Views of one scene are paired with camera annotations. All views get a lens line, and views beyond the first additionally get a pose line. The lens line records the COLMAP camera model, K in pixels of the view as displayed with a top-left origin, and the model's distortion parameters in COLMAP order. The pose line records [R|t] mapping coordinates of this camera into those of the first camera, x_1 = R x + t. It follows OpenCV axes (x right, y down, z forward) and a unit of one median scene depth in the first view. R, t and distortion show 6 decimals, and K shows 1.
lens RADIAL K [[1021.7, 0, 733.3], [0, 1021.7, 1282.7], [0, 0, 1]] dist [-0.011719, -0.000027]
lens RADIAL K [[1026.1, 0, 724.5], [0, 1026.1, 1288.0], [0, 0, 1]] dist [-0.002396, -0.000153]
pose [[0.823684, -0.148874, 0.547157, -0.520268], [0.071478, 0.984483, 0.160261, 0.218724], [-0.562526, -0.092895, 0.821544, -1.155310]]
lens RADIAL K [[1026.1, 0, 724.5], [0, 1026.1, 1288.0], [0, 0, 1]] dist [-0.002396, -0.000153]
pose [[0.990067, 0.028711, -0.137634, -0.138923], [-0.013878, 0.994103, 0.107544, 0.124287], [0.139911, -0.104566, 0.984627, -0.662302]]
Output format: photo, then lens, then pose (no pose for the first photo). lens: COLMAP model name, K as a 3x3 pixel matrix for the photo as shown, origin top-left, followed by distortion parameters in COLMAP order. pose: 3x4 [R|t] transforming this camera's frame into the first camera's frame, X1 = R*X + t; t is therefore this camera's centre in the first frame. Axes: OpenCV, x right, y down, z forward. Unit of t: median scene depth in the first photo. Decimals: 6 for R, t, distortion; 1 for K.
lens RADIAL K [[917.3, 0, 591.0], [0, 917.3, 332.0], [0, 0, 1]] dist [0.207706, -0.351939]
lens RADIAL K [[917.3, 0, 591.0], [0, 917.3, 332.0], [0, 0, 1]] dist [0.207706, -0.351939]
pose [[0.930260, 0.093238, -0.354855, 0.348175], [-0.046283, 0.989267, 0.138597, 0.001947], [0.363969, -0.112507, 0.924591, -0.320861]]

######

== WORK REQUEST ==
Go through the listing above and repeat all of it exactly.

== WRITTEN ANSWER ==
Views of one scene are paired with camera annotations. All views get a lens line, and views beyond the first additionally get a pose line. The lens line records the COLMAP camera model, K in pixels of the view as displayed with a top-left origin, and the model's distortion parameters in COLMAP order. The pose line records [R|t] mapping coordinates of this camera into those of the first camera, x_1 = R x + t. It follows OpenCV axes (x right, y down, z forward) and a unit of one median scene depth in the first view. R, t and distortion show 6 decimals, and K shows 1.
lens RADIAL K [[1021.7, 0, 733.3], [0, 1021.7, 1282.7], [0, 0, 1]] dist [-0.011719, -0.000027]
lens RADIAL K [[1026.1, 0, 724.5], [0, 1026.1, 1288.0], [0, 0, 1]] dist [-0.002396, -0.000153]
pose [[0.823684, -0.148874, 0.547157, -0.520268], [0.071478, 0.984483, 0.160261, 0.218724], [-0.562526, -0.092895, 0.821544, -1.155310]]
lens RADIAL K [[1026.1, 0, 724.5], [0, 1026.1, 1288.0], [0, 0, 1]] dist [-0.002396, -0.000153]
pose [[0.990067, 0.028711, -0.137634, -0.138923], [-0.013878, 0.994103, 0.107544, 0.124287], [0.139911, -0.104566, 0.984627, -0.662302]]
Output format: photo, then lens, then pose (no pose for the first photo). lens: COLMAP model name, K as a 3x3 pixel matrix for the photo as shown, origin top-left, followed by distortion parameters in COLMAP order. pose: 3x4 [R|t] transforming this camera's frame into the first camera's frame, X1 = R*X + t; t is therefore this camera's centre in the first frame. Axes: OpenCV, x right, y down, z forward. Unit of t: median scene depth in the first photo. Decimals: 6 for R, t, distortion; 1 for K.
lens RADIAL K [[917.3, 0, 591.0], [0, 917.3, 332.0], [0, 0, 1]] dist [0.207706, -0.351939]
lens RADIAL K [[917.3, 0, 591.0], [0, 917.3, 332.0], [0, 0, 1]] dist [0.207706, -0.351939]
pose [[0.930260, 0.093238, -0.354855, 0.348175], [-0.046283, 0.989267, 0.138597, 0.001947], [0.363969, -0.112507, 0.924591, -0.320861]]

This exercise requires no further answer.